» WORK TASK: Rewrite the entries from the line with "Write lens after" up to and including the line with "0.054563, 0.731943, -0.881942]]", replacing "image" with "frame" and leaving everything else unchanged.

» WORKING DATA:
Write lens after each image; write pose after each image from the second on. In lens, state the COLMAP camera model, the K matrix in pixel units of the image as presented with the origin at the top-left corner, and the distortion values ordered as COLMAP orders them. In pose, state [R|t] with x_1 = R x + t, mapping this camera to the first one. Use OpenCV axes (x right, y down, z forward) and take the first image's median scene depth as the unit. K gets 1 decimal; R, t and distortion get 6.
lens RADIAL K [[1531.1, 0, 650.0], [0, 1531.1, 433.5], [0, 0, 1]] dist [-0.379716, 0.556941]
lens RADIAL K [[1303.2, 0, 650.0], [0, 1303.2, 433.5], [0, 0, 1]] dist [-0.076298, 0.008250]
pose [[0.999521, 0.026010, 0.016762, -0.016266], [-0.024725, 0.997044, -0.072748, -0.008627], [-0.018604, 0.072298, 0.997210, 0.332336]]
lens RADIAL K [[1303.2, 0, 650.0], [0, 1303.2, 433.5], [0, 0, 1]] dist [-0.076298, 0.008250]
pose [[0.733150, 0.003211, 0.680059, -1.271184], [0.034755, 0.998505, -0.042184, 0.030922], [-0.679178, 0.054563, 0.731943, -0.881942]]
==
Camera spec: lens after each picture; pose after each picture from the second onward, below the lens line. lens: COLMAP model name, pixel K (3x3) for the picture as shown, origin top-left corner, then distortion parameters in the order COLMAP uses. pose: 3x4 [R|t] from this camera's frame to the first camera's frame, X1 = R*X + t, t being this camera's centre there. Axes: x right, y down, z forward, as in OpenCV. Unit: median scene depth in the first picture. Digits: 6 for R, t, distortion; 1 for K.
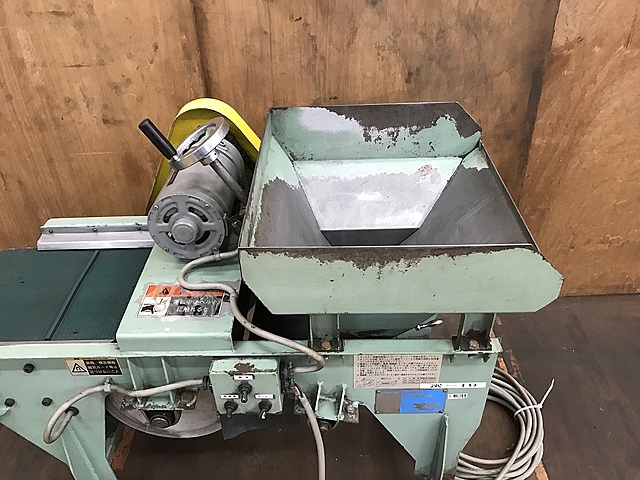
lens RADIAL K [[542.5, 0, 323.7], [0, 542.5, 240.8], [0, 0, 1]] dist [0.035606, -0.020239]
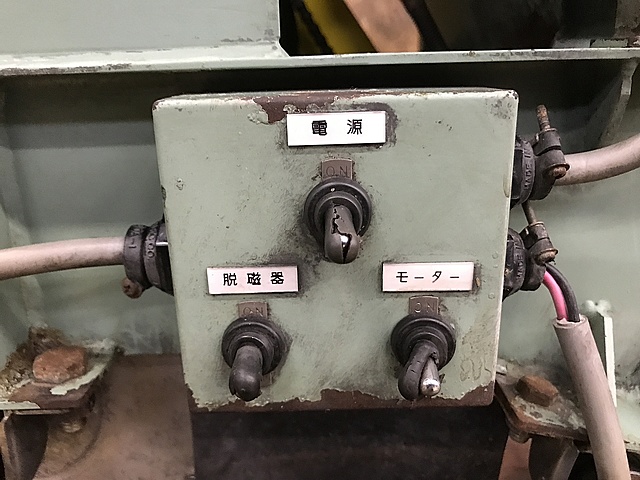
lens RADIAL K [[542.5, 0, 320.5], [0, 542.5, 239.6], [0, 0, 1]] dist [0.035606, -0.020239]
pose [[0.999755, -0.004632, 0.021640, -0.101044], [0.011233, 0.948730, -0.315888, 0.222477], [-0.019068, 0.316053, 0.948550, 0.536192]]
--
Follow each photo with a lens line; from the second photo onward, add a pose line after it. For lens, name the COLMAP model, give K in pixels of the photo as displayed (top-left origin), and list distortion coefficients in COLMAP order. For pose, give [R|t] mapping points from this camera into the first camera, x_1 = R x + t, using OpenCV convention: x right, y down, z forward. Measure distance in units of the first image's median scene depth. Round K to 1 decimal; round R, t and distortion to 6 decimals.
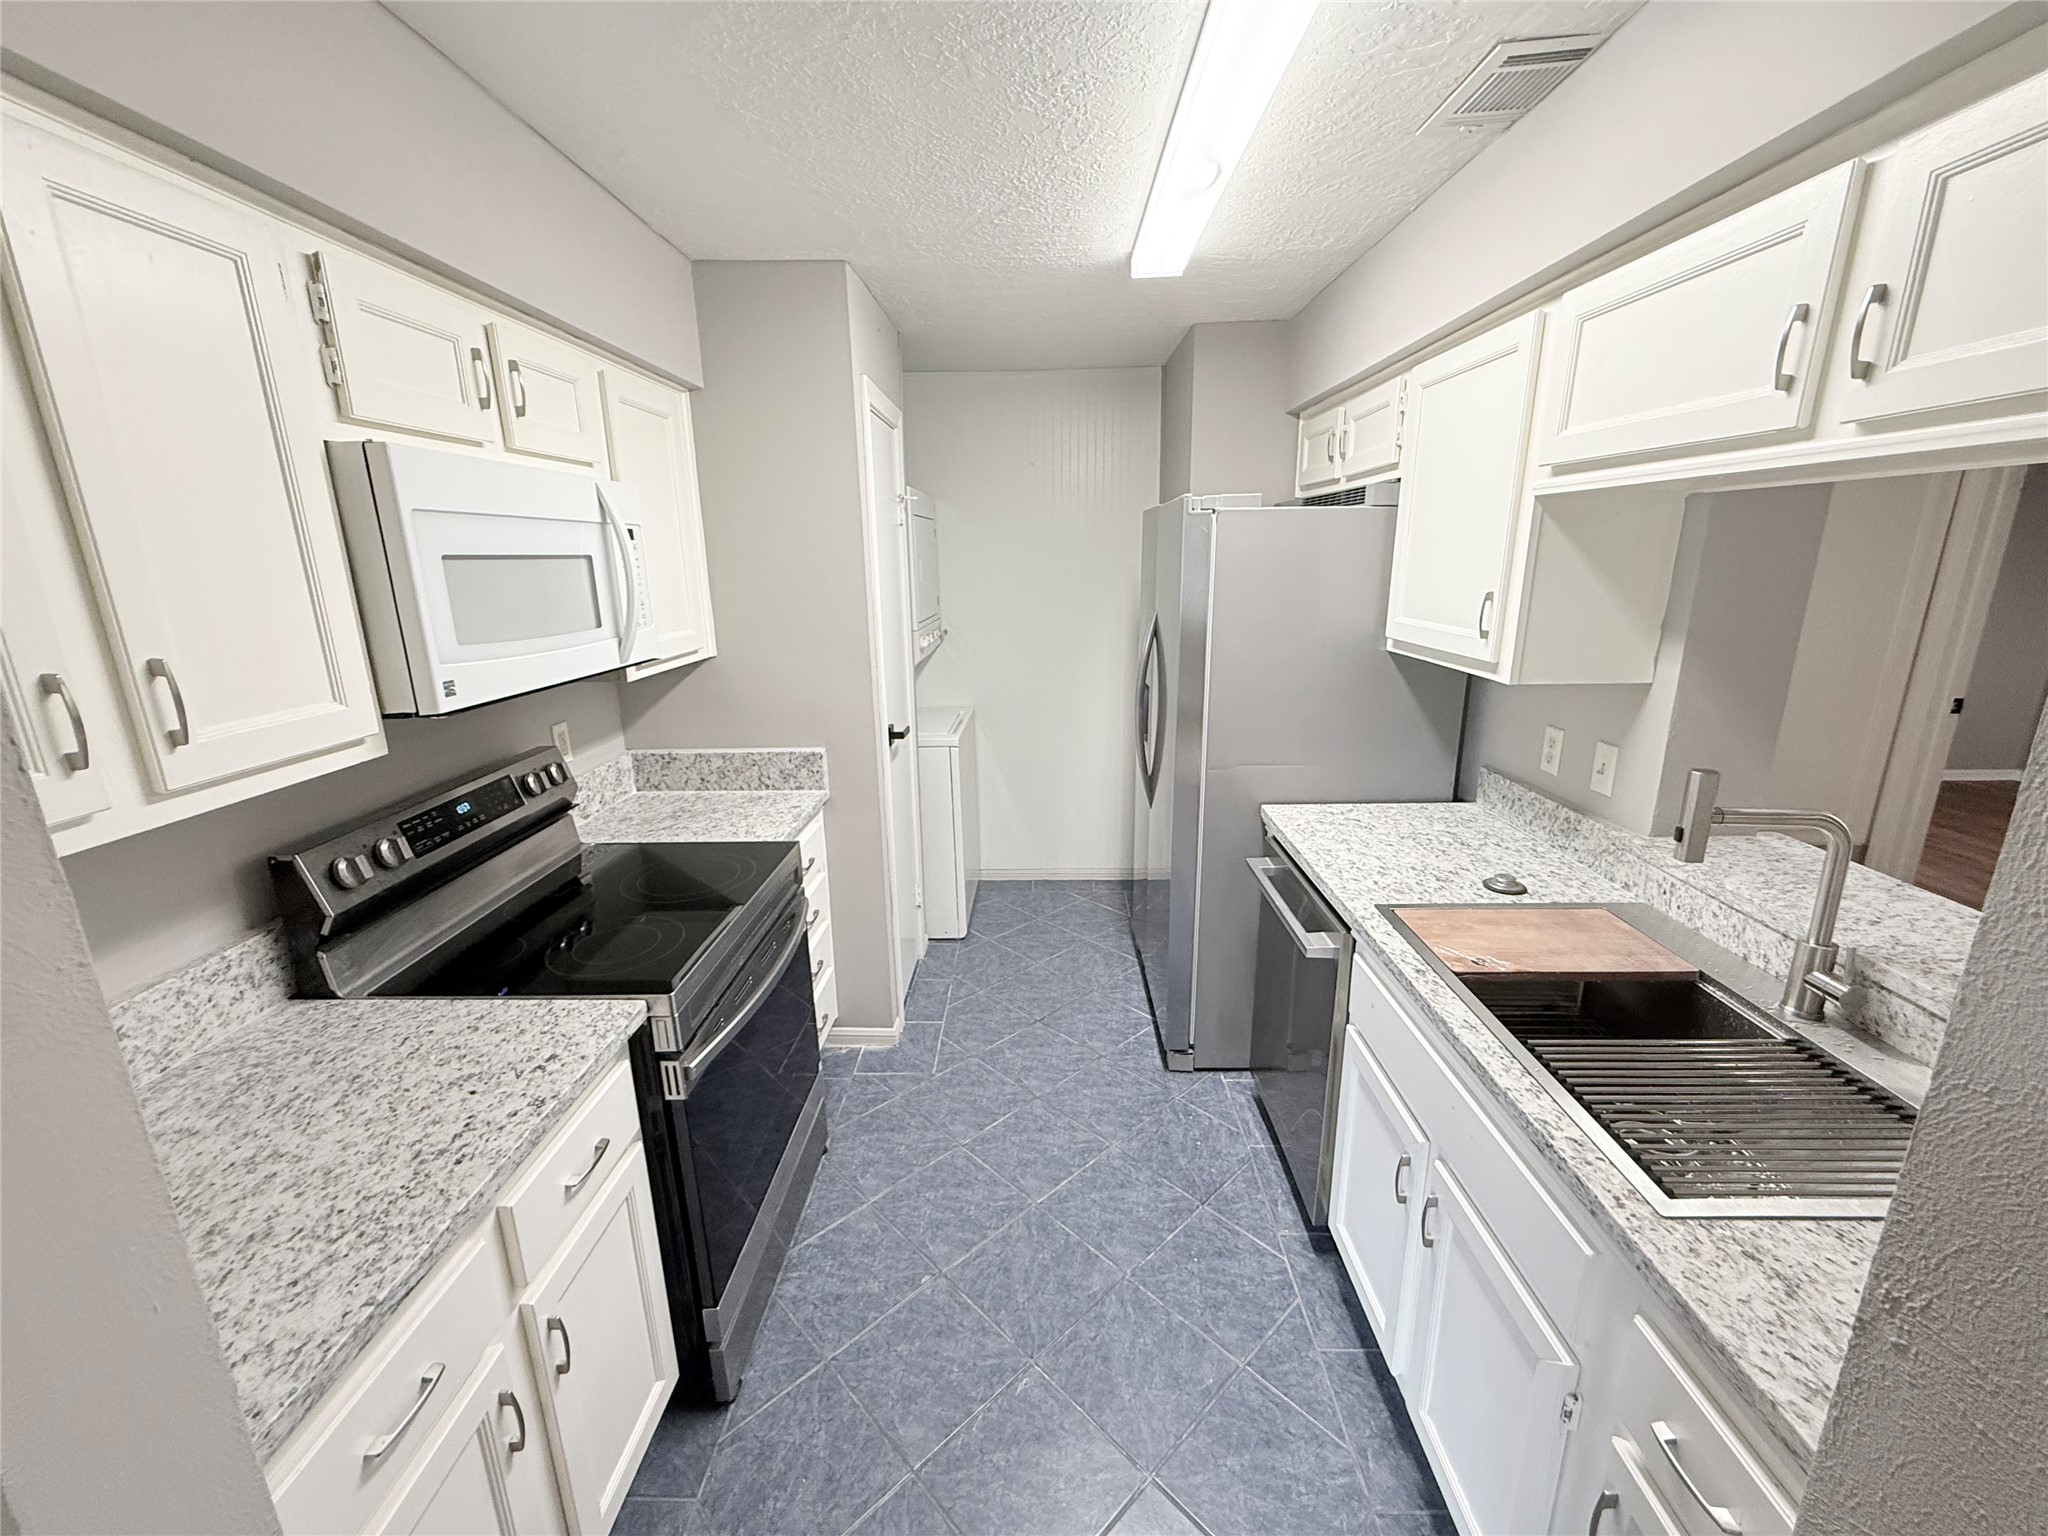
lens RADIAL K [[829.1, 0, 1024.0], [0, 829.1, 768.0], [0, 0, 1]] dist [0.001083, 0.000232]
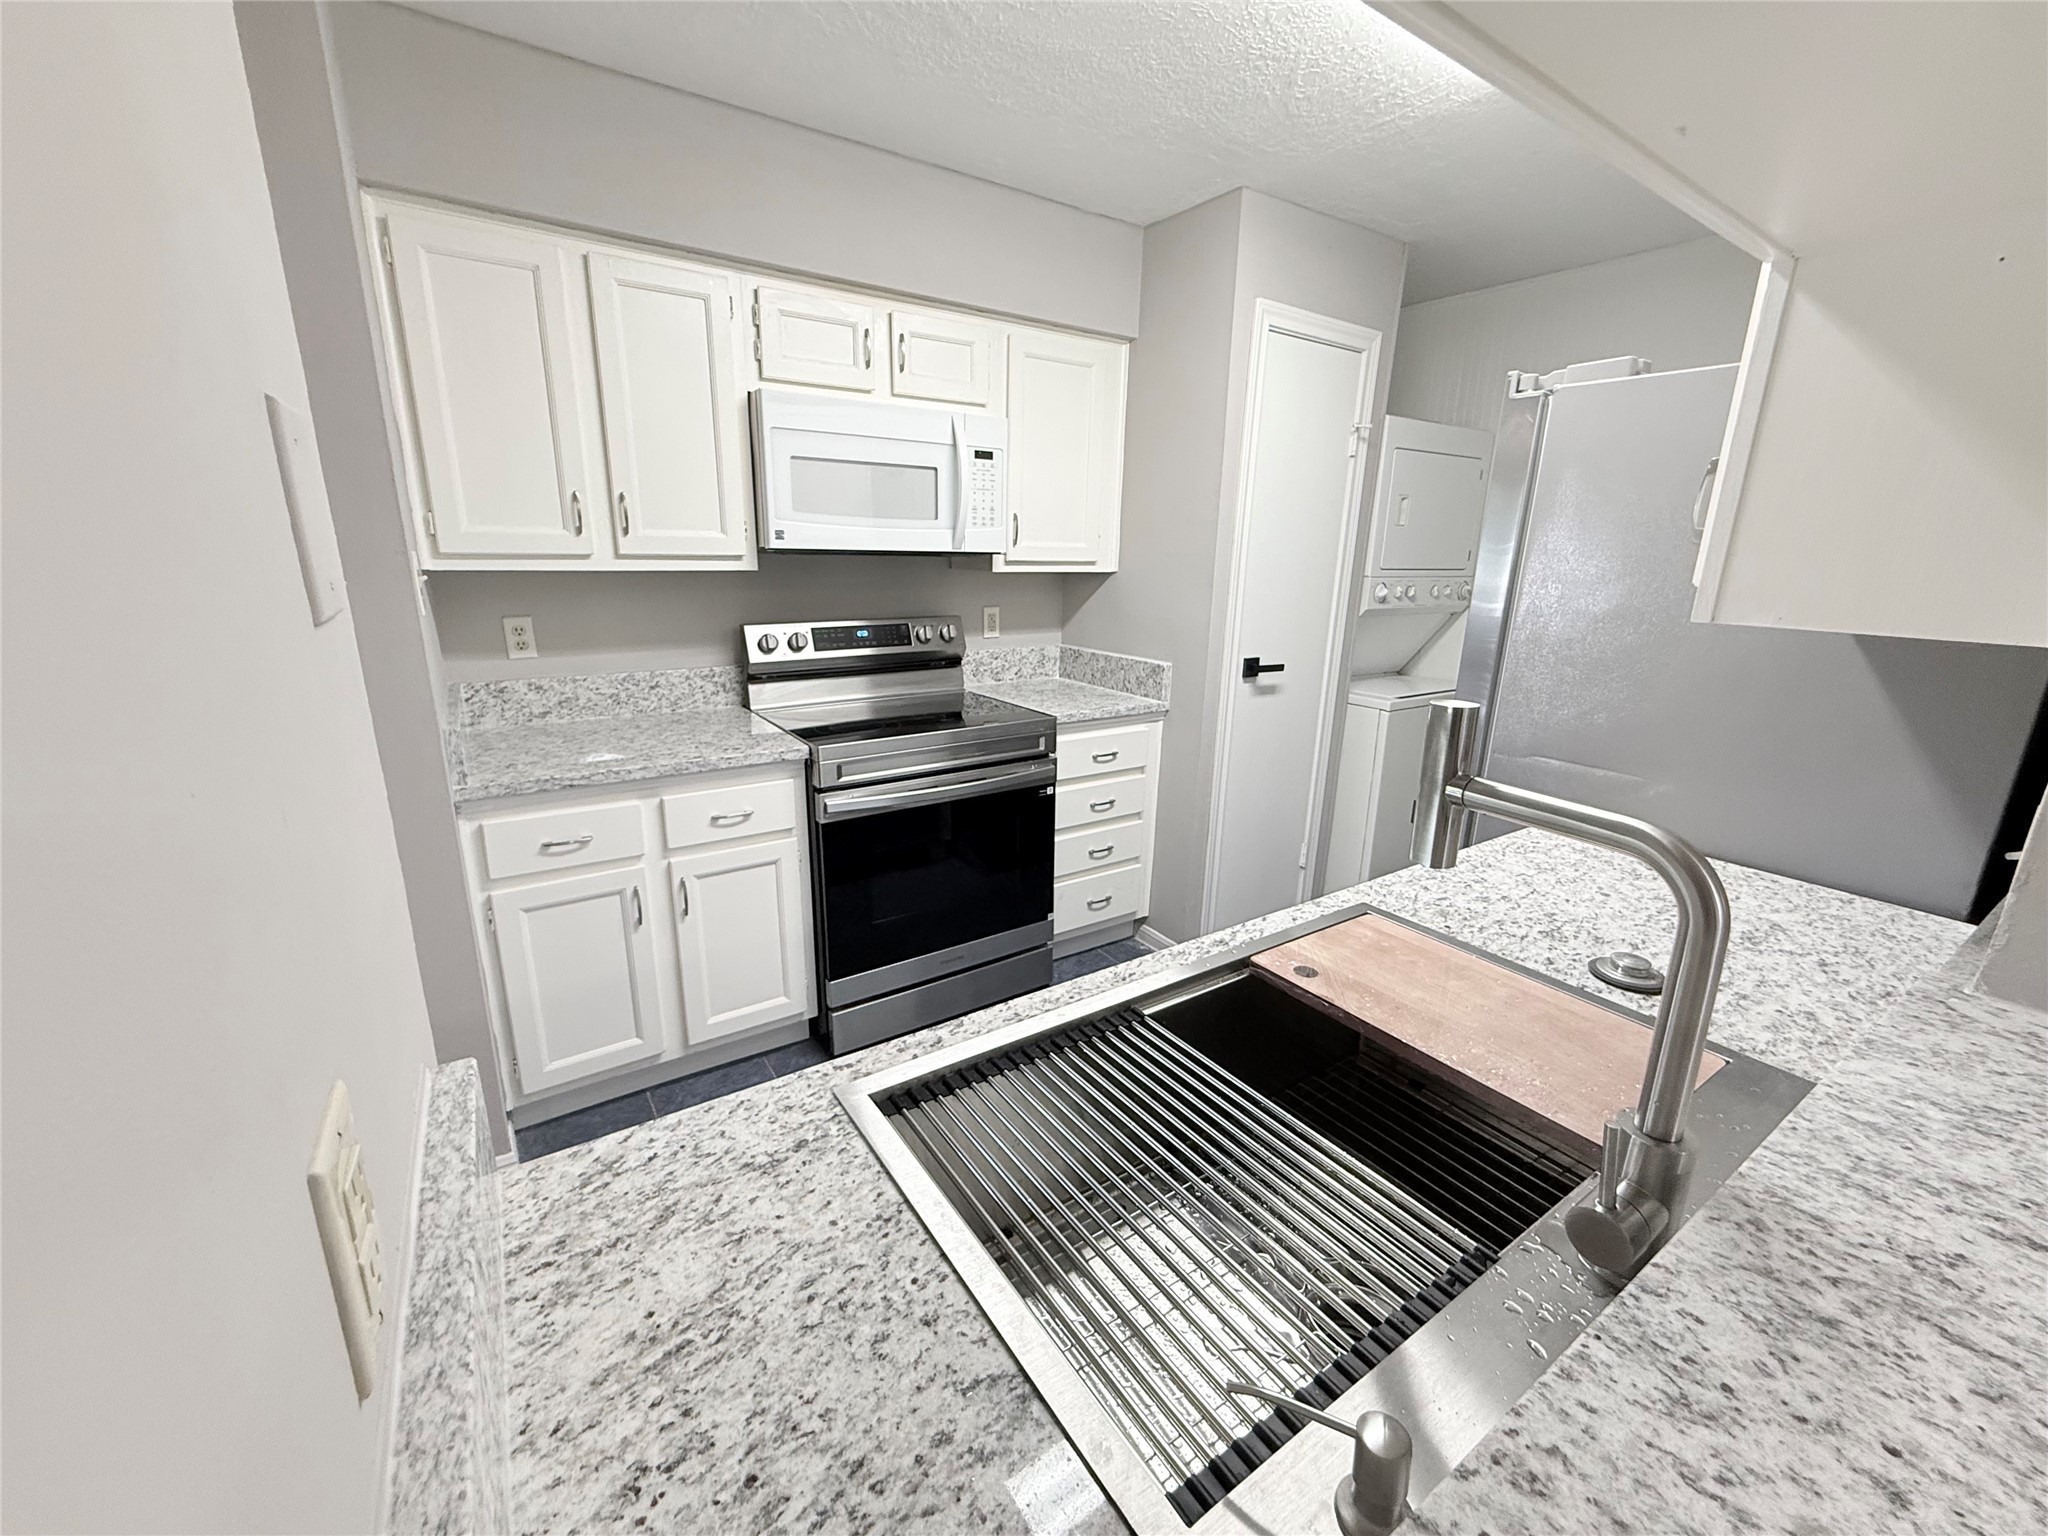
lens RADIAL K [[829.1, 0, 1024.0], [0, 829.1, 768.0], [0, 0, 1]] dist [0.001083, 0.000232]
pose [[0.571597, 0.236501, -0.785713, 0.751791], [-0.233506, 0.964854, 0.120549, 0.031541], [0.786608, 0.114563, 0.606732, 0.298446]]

» WRITTEN RESPONSE:
Write lens after each frame; write pose after each frame from the second on. In lens, state the COLMAP camera model, the K matrix in pixel units of the frame as presented with the origin at the top-left corner, and the distortion values ordered as COLMAP orders them. In pose, state [R|t] with x_1 = R x + t, mapping this camera to the first one. Use OpenCV axes (x right, y down, z forward) and take the first frame's median scene depth as the unit. K gets 1 decimal; R, t and distortion get 6.
lens RADIAL K [[1531.1, 0, 650.0], [0, 1531.1, 433.5], [0, 0, 1]] dist [-0.379716, 0.556941]
lens RADIAL K [[1303.2, 0, 650.0], [0, 1303.2, 433.5], [0, 0, 1]] dist [-0.076298, 0.008250]
pose [[0.999521, 0.026010, 0.016762, -0.016266], [-0.024725, 0.997044, -0.072748, -0.008627], [-0.018604, 0.072298, 0.997210, 0.332336]]
lens RADIAL K [[1303.2, 0, 650.0], [0, 1303.2, 433.5], [0, 0, 1]] dist [-0.076298, 0.008250]
pose [[0.733150, 0.003211, 0.680059, -1.271184], [0.034755, 0.998505, -0.042184, 0.030922], [-0.679178, 0.054563, 0.731943, -0.881942]]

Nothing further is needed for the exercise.